In its latest research report, Citi highlighted that Indian equities offer a ‘meaningful upside’ amid ‘less demanding’ valuations. The report outlines three key factors driving its positive outlook on India. Firstly, the recent tax cuts announced in the Union Budget for FY26 are expected to boost consumer spending and improve demand. Secondly, the recovery in public capital expenditure is evident, with data showing strong government spending on infrastructure and growth initiatives.

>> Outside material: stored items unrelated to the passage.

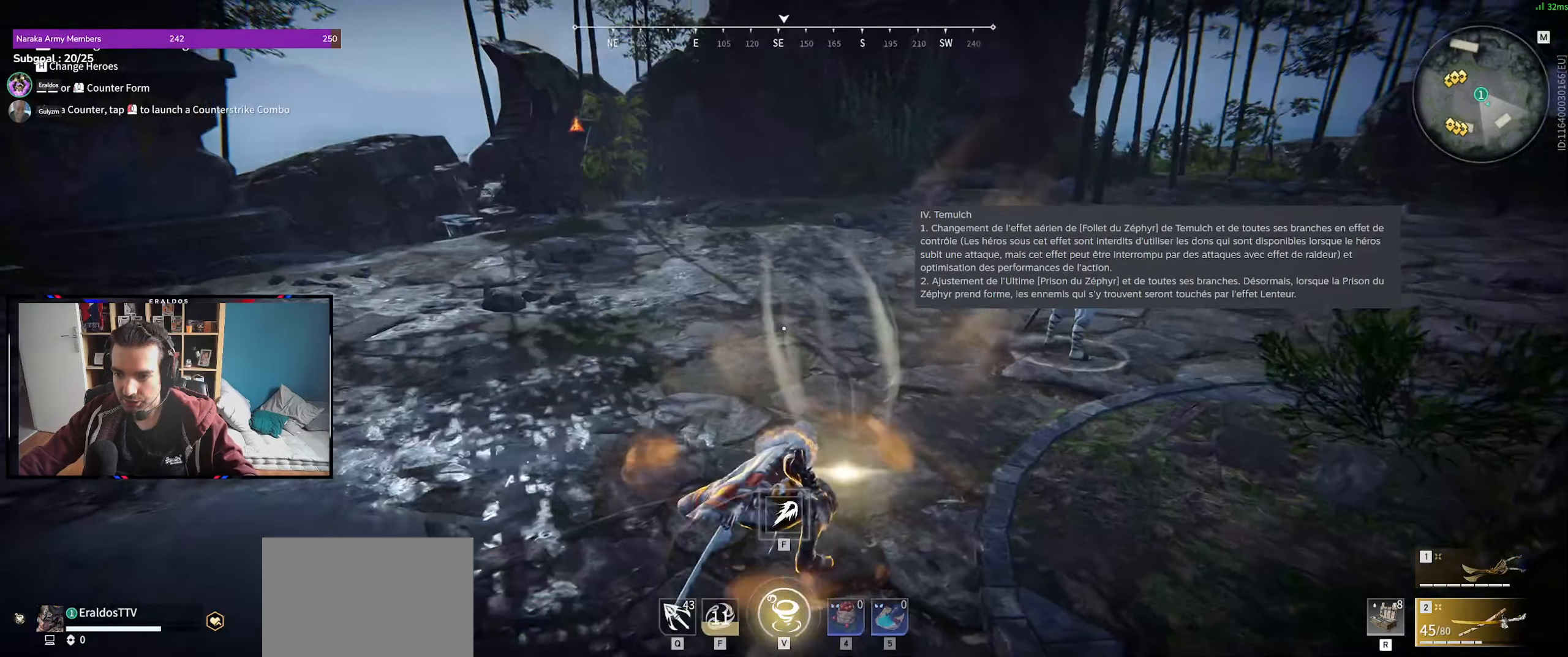
{"keys": [], "mouse": [], "events": [[450, "z", "up"]]}
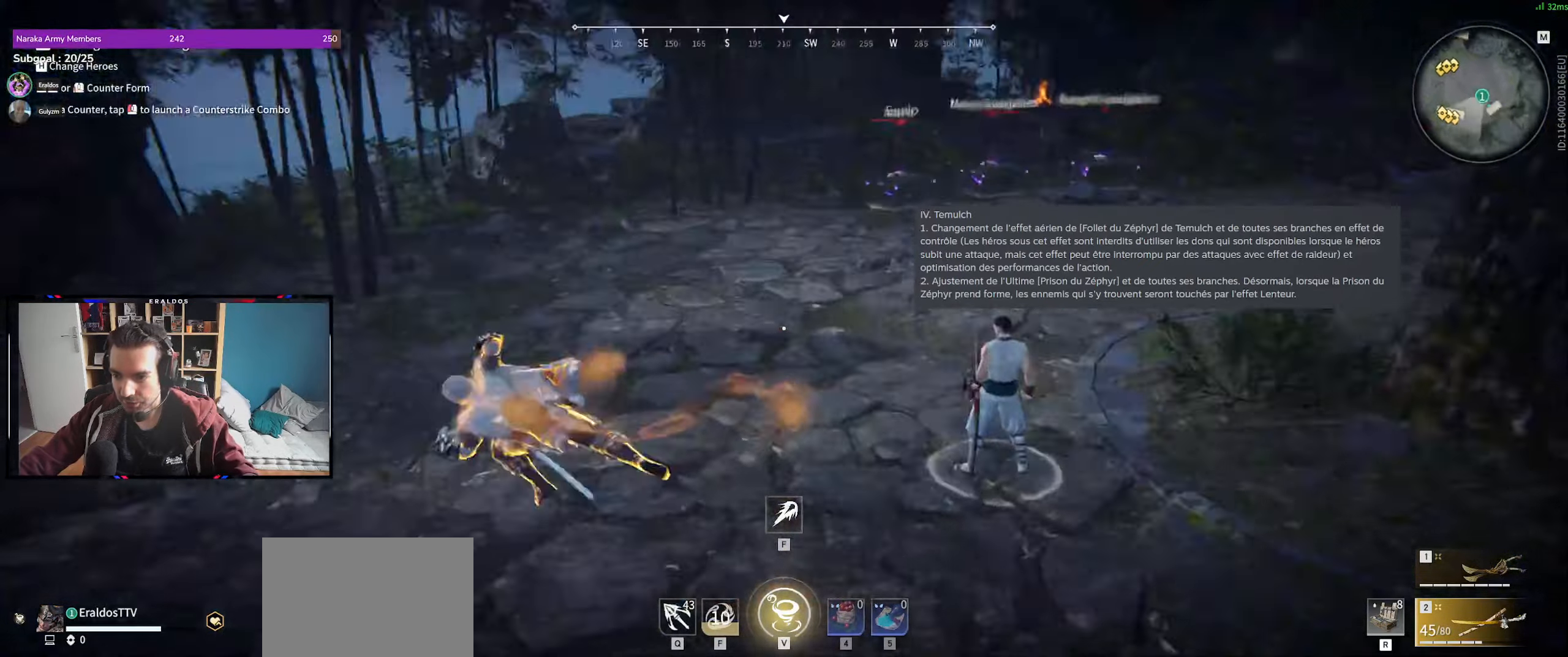
{"keys": [], "mouse": [], "events": []}
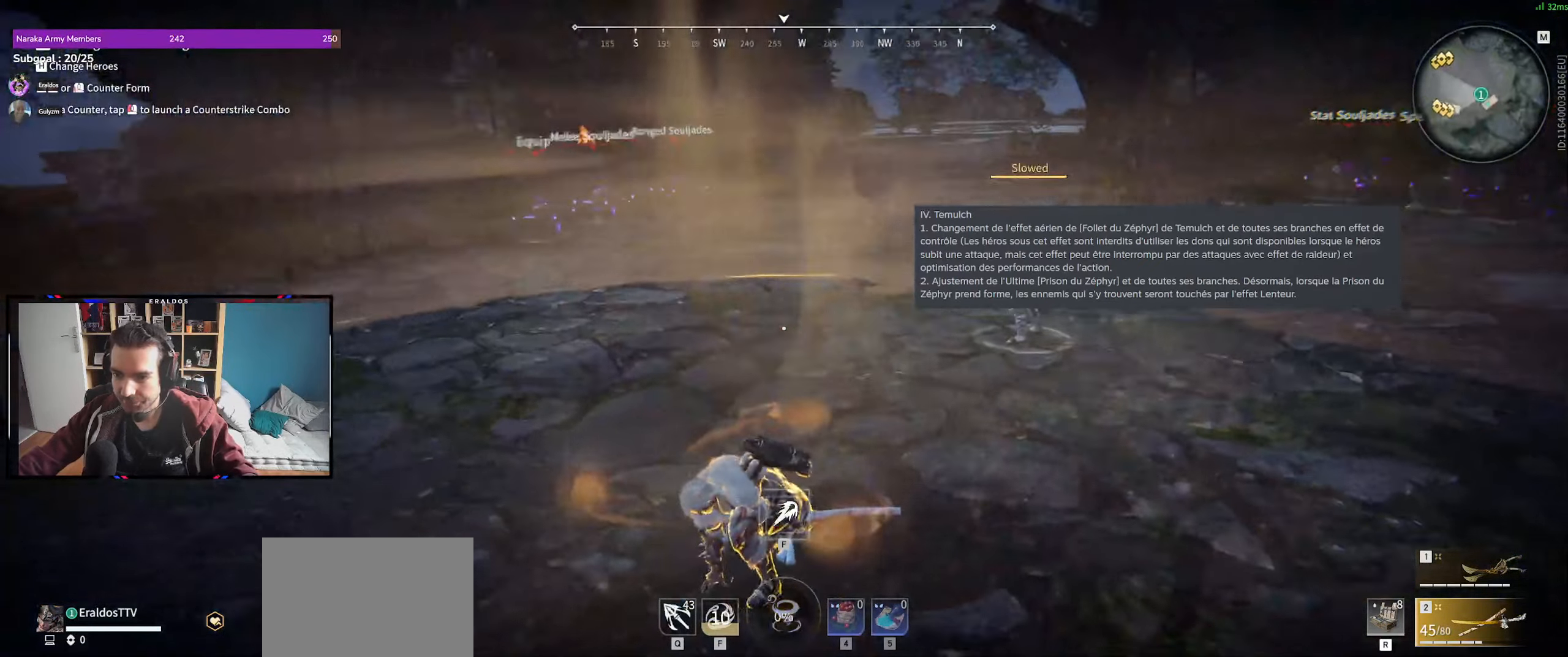
{"keys": [], "mouse": [], "events": []}
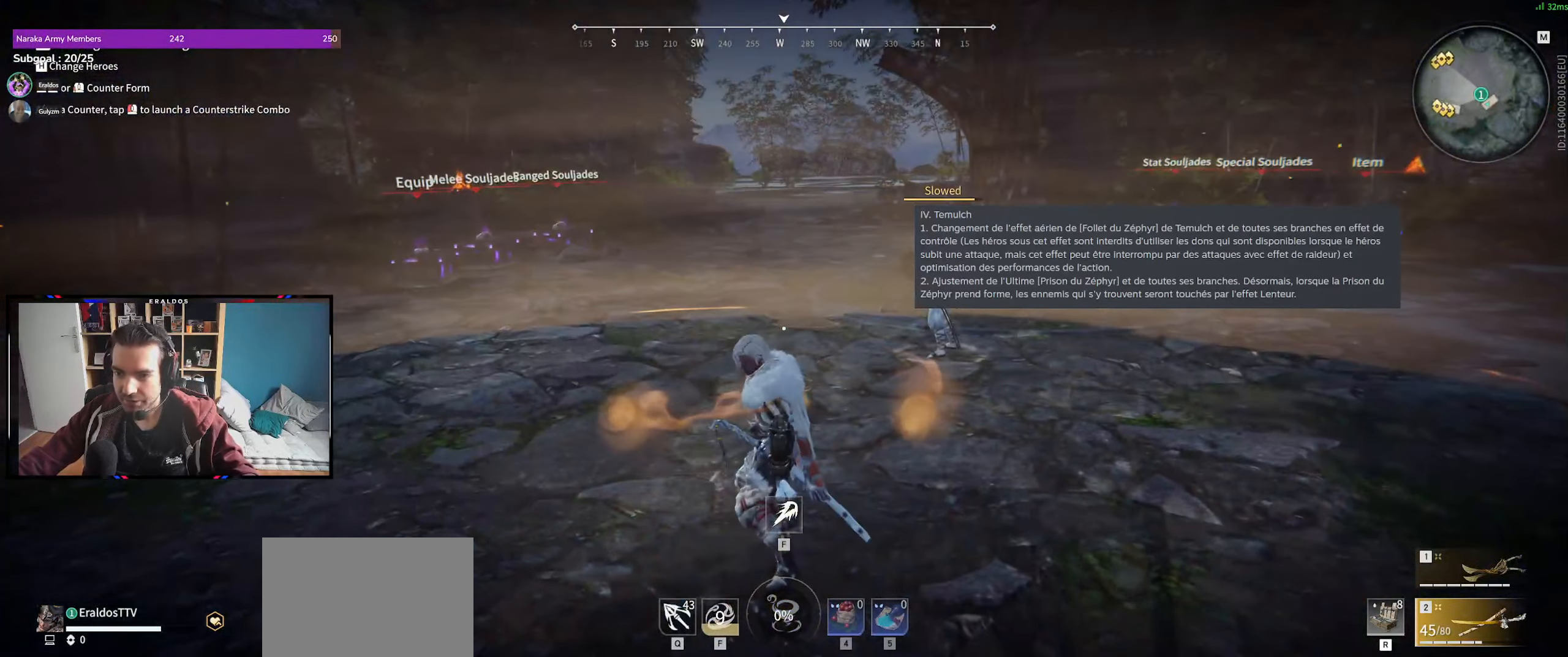
{"keys": [], "mouse": [], "events": [[17, "d", "down"], [67, "shift", "down"], [67, "z", "down"], [217, "d", "up"], [217, "shift", "up"], [217, "z", "up"]]}
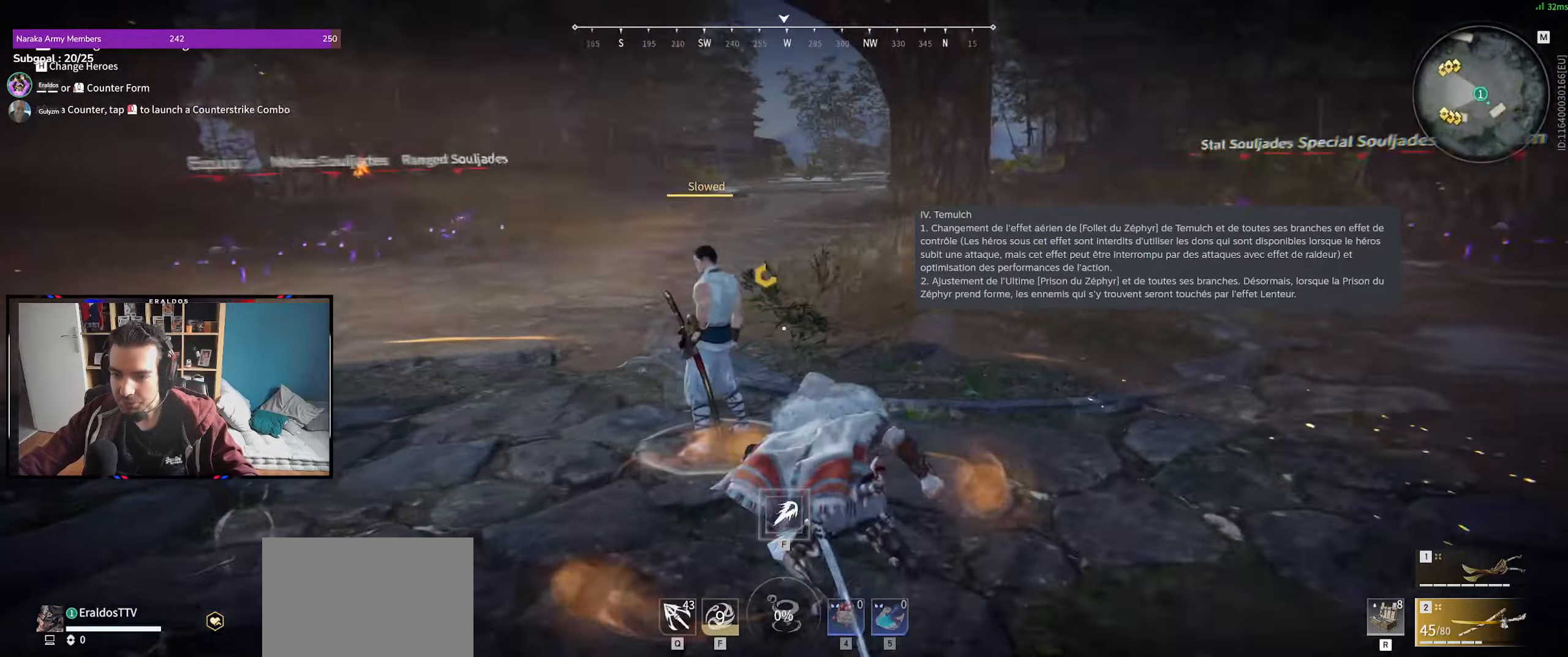
{"keys": [], "mouse": [], "events": []}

Lastly, the brokerage anticipates further easing in monetary policy, with the Reserve Bank of India (RBI) having already cut rates by 25 basis points and another 50 basis points of rate cuts expected in the coming months.

Citi views India’s largely domestic-driven economy as an advantage, making it well-positioned to withstand global uncertainties, including concerns over US tariff policies. Despite continued pressure on domestic benchmark indices, Citi remains optimistic about India’s medium-term growth prospects. Over the past five trading sessions, the Sensex has shed 1,542 points, or 2 percent, while the Nifty has declined by 406 points, or 1.76 percent.

US President Donald Trump’s recent announcement of new reciprocal tariffs has shaken global markets, raising fears of trade tensions. However, Citi noted that Indian companies have limited exposure to trade with the US and China, which reduces risks from these policy changes.